We're very excited about the impact there. We are also continuously investing in existing platforms. For example, we potentially would start offering videos because in some of the situations, it's very beneficial for neurologists to see patients on video besides EEG. We'll also start offering EMR integration because that can significantly save further nursing time and help hospitals to bill and the patient record in a much frequent way, in a much easier way. We also are providing more product features for physician notification so physicians can decide when they want to get notified, at what time, on what patient population. All this will further improve user experience and increase the stickiness. With that, this is a platform and technology that actually saves lives every day as we are talking. It potentially significantly improves patients' clinical outcome as well.

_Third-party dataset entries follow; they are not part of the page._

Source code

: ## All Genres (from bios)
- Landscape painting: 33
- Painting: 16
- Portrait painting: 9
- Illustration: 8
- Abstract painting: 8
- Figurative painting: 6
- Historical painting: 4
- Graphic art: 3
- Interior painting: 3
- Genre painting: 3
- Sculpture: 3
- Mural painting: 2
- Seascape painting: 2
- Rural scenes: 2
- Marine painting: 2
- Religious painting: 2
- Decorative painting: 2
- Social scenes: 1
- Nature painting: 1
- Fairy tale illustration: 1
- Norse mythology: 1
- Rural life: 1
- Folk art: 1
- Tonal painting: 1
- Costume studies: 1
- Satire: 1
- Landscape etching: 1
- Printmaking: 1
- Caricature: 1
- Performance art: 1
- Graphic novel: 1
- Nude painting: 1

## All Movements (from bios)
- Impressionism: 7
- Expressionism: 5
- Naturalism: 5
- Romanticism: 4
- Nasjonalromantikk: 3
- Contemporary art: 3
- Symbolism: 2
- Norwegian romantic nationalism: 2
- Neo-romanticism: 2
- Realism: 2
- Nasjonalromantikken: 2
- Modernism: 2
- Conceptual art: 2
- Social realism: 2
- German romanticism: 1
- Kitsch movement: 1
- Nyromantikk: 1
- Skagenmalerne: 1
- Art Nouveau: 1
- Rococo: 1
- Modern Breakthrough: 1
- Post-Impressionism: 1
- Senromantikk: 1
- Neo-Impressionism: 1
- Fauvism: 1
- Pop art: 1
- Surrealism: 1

It helps hospitals to save money, keep their patients in reduced length of stay. We have developed a proven approach for commercialization in account acquisition and really also start early success in driving utilization. The revenue is highly recurring with very high margin, significant TAM already U.S. alone, and further opportunity to expand our TAM, help more patients, and also drive the commercial success. We are very excited. Thank you for your attention. We are happy to take any questions

Margaret Kazer Andrew
Analyst, William Blair

We have time for, oh, perfect. Please.

Scott Blumberg
CFO, Ceribell

Yeah. So it's usually the subset of the patient population you see here. And then to estimate the TAM, we look at the guideline and work with the physicians. So one example, there is a level one AHA, American Heart Association guideline on post-cardiac arrest patients. If they are still comatose, they require, the society recommends rapid, prompt EEG monitoring for seizure management, right? So then we look at all the cardiac arrest patients, how many of them are comatose after the initial survival. And then we use that as a population, not the entire cardiac arrest patient as the TAM calculation.

Correct. Correct.

It's less about indication. So on the FDA indication front, doctors can order this for anyone. There is no patient population constraint. It's more from a clinical practice perspective. Doctors want to follow the guideline. Sorry, I cut you off. What is that?

Yeah.

Jane Chao
CEO, Ceribell

Perfect. With that, we're out of time. Thank you for the question. The breakout will be in Burnham A upstairs. Thank you, guys.